■ LIST OF TASKS ■
**A)** Return the part of the post on live audience feedback between "2. Search Results" and "new problem: censorship.", inclusive, copied exactly.
**B)** Using the post on live audience feedback, decide whether each statement agrees with it. Answer yes or no, and quote the words that decide it. (i) The post names Facebook, Twitter, and Channel 9 as social media tools. (ii) The post calls registering hashtags easy to maintain. (iii) The post says heavy censorship defeats the purpose of live, community-generated content.
━━━━━ DOCUMENT PASSAGE ━━━━━
Nov 03, 2009 In Process By Tim Aidlin

Broadcasting an audience's live, unfiltered feedback is compelling and useful, but it also presents some challenges, most of which revolve around profanity, search results, and spam.

Being able to see, collect, and analyze a wide spectrum of data concerning your brand, event, or website is very useful. Increasingly, social media tools such as Facebook, Twitter, & Channel 9 make gathering this information—and keeping in touch with our audience in general—easy.

These same tools make it extremely easy for our audience to keep in touch with us. At conferences, for example, we can stream live content that shows what other attendees are thinking & doing back to the audience. News stations do this all the time, displaying live Twitter feeds of certain words marked with keywords, such as "#election".

Broadcasting an audience's live, unfiltered feedback is compelling and useful, but it also presents some challenges, most of which revolve around profanity, search results, and spam:

  1. Profanity

    How do we deal with bad words & cursing? Just being a jerk for being a jerk’s sake? What about “rated X” avatars? Do we want profanity displayed to our conference audiences?
  2. Search Results

    What happens when your Twitter search or “hashtag” produces unexpected results? Searching for "#election" in New York, after all, will probably produce "#election" results for all kinds of elections—not just those in New York. If we can't register hashtags (which would be a nightmare to maintain and control), how do we deal with irrelevant search results?
  3. Spam

    Tweet spammers tend to piggyback spam messages onto “trending topics”, which are the most searched-for keywords at any given point (i.e., @britneyspears, #healthcare, #keyword). How do we arrange our hashtags so this doesn't happen?

Censorship

The easiest solution is to simply apply a filter that knocks out bad words and items with multiple subjects/search-terms. But this presents a whole new problem: censorship.

It's clear that heavy censorship defeats the purpose of live, community-generated content—to give an open and honest glimpse into your audience's thoughts. Still, there's definitely a need to filter for obvious, extreme instances irrelevant or pornographic content; otherwise, people will stop reading the feeds.
━━━━━ RECORDS SHOWN ━━━━━
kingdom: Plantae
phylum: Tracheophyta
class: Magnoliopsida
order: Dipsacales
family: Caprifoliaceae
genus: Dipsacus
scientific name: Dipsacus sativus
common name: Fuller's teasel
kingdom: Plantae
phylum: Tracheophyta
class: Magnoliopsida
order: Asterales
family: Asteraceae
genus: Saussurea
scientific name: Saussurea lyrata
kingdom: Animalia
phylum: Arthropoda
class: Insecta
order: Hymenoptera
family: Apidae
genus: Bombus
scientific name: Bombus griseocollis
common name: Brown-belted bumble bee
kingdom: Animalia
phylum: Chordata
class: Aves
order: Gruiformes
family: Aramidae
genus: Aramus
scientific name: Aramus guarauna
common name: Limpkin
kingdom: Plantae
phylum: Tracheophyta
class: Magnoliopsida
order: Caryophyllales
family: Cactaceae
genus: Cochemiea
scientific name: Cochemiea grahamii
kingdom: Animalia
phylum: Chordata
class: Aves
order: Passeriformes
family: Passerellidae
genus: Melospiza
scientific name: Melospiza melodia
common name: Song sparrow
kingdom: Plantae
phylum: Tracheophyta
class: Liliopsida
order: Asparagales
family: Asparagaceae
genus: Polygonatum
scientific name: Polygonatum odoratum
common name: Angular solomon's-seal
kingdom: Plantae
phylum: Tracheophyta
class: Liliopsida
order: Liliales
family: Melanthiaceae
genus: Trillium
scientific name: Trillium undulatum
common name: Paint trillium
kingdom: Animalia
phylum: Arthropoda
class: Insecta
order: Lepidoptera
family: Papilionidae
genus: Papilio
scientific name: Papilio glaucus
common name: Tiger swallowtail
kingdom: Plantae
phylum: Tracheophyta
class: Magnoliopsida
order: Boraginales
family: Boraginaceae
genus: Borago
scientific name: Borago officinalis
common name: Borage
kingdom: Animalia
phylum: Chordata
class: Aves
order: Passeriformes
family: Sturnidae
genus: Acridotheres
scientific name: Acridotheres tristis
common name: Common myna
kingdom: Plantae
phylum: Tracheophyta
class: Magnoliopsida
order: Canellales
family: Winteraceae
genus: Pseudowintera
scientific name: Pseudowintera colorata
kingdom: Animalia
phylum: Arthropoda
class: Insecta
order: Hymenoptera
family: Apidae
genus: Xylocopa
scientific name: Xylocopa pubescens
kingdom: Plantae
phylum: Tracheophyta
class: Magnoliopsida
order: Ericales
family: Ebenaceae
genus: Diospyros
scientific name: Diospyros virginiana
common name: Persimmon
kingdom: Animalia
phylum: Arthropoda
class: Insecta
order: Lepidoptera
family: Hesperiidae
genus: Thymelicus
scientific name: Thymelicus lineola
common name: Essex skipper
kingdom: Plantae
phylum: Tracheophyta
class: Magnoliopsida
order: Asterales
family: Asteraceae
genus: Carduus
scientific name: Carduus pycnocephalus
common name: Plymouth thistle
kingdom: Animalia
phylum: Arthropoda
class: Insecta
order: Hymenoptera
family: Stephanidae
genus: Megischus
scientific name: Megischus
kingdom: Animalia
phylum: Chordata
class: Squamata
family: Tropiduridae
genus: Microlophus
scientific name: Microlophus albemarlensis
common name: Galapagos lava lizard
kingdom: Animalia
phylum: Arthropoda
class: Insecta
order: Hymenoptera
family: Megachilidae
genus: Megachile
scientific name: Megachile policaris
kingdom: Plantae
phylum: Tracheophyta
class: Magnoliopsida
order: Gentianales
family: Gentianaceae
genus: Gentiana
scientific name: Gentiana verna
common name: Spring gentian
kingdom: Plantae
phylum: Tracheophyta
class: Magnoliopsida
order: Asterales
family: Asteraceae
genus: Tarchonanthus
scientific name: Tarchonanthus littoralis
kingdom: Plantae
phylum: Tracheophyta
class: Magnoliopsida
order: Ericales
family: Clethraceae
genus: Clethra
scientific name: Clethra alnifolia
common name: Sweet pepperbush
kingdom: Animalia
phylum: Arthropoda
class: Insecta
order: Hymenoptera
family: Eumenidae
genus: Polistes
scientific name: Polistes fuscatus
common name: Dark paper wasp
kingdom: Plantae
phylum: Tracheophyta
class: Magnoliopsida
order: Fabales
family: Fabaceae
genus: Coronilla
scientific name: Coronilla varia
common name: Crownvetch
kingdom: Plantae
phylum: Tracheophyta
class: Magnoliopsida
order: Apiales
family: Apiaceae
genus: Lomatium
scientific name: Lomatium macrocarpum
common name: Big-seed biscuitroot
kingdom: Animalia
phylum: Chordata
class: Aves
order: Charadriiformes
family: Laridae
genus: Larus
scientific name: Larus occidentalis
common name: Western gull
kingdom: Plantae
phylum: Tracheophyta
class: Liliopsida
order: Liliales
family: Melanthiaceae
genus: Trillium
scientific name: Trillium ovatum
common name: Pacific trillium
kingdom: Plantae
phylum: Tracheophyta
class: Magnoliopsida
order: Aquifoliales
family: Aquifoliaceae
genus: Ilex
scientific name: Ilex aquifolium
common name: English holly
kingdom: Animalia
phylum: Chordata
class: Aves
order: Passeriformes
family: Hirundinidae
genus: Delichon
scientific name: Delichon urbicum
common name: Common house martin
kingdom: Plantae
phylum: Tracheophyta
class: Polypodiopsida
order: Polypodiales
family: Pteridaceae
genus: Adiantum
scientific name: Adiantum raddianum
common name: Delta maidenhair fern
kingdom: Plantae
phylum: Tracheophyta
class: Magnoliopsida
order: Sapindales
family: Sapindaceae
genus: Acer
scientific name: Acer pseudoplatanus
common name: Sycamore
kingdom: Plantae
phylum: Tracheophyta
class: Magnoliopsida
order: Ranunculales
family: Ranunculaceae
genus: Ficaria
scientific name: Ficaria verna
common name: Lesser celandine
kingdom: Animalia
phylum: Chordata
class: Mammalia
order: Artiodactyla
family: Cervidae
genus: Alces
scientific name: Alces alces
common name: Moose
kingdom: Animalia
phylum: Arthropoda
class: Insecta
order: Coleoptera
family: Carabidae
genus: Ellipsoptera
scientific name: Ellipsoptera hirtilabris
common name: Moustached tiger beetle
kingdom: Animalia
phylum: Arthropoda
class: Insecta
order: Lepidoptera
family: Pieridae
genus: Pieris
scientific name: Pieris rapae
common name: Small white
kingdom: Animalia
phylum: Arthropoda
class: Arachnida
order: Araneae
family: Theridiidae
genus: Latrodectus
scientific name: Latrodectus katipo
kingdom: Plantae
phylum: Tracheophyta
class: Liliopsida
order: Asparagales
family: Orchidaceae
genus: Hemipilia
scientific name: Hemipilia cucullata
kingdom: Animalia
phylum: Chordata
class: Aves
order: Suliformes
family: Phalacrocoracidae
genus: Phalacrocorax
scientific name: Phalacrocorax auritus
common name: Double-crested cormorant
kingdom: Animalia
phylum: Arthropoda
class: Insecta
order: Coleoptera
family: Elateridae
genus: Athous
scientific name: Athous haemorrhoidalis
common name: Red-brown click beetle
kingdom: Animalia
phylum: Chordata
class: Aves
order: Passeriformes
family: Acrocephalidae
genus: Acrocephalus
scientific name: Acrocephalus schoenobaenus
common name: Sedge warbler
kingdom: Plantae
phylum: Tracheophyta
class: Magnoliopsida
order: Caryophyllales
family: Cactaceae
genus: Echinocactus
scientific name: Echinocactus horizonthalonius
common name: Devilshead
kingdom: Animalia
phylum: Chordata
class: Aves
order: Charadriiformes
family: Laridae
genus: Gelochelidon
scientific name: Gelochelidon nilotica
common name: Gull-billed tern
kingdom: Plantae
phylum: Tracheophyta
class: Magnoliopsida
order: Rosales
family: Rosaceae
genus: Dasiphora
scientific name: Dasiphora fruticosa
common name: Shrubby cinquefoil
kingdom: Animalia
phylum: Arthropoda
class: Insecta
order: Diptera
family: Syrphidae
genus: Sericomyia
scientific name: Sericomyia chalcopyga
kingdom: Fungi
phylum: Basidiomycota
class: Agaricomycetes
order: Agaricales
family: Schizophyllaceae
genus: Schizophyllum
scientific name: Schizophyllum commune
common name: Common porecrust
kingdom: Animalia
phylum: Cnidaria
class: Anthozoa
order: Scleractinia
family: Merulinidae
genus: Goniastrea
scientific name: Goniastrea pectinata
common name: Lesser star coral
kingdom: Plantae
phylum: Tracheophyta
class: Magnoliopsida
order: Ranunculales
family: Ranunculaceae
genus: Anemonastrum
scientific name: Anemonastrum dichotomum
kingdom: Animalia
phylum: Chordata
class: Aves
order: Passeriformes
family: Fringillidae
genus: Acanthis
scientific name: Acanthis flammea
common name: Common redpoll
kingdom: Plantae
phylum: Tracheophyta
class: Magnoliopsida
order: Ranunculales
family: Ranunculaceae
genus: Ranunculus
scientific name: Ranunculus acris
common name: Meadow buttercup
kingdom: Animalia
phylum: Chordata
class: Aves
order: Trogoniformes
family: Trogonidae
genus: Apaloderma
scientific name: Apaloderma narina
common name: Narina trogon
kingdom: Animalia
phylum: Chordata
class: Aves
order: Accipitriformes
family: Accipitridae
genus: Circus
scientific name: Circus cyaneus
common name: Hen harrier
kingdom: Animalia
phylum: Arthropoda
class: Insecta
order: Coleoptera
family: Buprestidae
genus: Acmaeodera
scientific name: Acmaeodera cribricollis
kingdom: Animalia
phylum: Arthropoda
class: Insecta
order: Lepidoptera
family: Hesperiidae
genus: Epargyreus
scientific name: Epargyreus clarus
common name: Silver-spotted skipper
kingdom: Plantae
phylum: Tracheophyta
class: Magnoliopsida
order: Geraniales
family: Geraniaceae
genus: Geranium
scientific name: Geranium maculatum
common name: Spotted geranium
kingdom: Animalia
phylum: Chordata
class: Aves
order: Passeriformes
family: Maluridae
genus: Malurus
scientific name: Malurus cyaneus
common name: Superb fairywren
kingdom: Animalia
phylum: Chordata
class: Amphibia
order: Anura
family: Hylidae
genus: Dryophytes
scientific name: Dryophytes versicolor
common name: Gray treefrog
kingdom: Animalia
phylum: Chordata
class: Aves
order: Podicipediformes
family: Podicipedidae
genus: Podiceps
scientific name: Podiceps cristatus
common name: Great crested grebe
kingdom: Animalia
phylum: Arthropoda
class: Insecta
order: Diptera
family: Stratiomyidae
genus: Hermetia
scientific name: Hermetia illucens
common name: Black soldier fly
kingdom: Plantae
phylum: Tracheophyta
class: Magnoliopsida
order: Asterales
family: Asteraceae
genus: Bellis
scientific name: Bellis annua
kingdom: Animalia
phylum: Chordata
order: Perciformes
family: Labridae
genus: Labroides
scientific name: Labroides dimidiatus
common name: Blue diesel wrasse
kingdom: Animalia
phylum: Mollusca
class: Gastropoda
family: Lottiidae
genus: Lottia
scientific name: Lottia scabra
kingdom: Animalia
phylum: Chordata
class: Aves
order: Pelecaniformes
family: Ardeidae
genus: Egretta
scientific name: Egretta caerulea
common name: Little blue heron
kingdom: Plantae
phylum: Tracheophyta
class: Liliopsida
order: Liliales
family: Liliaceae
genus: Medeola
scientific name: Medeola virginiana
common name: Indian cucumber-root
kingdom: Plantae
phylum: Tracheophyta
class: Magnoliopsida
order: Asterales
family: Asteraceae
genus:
━━━━━
■ ANSWERS TO THE EXERCISES ■
**A)**
2. Search Results

    What happens when your Twitter search or “hashtag” produces unexpected results? Searching for "#election" in New York, after all, will probably produce "#election" results for all kinds of elections—not just those in New York. If we can't register hashtags (which would be a nightmare to maintain and control), how do we deal with irrelevant search results?
  3. Spam

    Tweet spammers tend to piggyback spam messages onto “trending topics”, which are the most searched-for keywords at any given point (i.e., @britneyspears, #healthcare, #keyword). How do we arrange our hashtags so this doesn't happen?

Censorship

The easiest solution is to simply apply a filter that knocks out bad words and items with multiple subjects/search-terms. But this presents a whole new problem: censorship.

**B)**
(i) Yes: "social media tools such as Facebook, Twitter, & Channel 9"
(ii) No: "which would be a nightmare to maintain and control"
(iii) Yes: "heavy censorship defeats the purpose of live, community-generated content"